Le transport en commun a repris timidement ce mardi 17 mars dans la capitale congolaise, après une journée de chaos lundi, consécutive à l’arrêt de travail déclenché par les conducteurs de taxis et taxi‑bus.
Plusieurs personnes sont restées bloquées aux arrêts de bus, faute de véhicules disponibles. Quelques chauffeurs ayant repris le service en ont profité pour revoir à la hausse le prix du transport, aggravant la frustration des usagers.

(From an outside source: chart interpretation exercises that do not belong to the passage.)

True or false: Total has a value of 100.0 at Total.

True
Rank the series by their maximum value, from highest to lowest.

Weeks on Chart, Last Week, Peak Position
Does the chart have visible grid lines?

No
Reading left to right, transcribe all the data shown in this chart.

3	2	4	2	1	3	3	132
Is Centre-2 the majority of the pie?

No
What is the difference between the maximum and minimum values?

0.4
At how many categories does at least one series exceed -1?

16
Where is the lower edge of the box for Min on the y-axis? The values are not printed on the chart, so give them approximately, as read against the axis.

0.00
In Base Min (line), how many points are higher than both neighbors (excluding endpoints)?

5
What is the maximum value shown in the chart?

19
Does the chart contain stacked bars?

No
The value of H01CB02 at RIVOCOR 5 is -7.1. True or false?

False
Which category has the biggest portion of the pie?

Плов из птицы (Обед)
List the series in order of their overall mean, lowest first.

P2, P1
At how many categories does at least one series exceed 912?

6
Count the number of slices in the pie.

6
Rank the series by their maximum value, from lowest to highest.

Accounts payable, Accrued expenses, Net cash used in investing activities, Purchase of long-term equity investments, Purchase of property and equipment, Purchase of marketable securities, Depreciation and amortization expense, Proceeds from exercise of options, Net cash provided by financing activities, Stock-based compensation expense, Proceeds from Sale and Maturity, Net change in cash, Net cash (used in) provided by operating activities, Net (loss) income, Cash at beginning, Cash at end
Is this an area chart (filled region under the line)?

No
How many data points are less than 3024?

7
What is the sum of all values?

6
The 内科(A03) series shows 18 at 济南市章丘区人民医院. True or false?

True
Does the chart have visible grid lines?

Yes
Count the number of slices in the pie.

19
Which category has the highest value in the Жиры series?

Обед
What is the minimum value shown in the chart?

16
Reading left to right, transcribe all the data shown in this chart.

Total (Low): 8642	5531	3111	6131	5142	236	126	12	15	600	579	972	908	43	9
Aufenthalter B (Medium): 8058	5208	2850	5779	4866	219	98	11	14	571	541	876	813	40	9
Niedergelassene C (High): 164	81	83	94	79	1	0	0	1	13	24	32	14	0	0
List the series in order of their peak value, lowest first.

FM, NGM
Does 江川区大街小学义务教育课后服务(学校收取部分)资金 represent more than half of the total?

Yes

Le poids de la grève se fait encore sentir ce mardi : à peine quelques bus et taxi‑bus ont été aperçus sur les principales artères de Kinshasa. Face à une forte demande, plusieurs conducteurs ont majoré le prix de la course, témoignent des habitants interrogés.
Des scènes de violence ont même été signalées dans la matinée, notamment à l’arrêt Abattoir dans la commune de Masina et au rond‑point Ngaba, où des altercations ont éclaté entre usagers et chauffeurs qui augmentaient les tarifs.
La population kinoise appelle les autorités compétentes à prendre des mesures pour rétablir une situation normale.
Pour rappel, les conducteurs de taxis et taxi‑bus avaient été invités, lundi 16 mars dans la soirée, à reprendre leurs activités dès ce mardi 17 mars. La décision avait été annoncée à la suite des échanges entre le ministre provincial des Transports et de la Mobilité urbaine, Jésus‑Noel Sheke, et les associations de chauffeurs.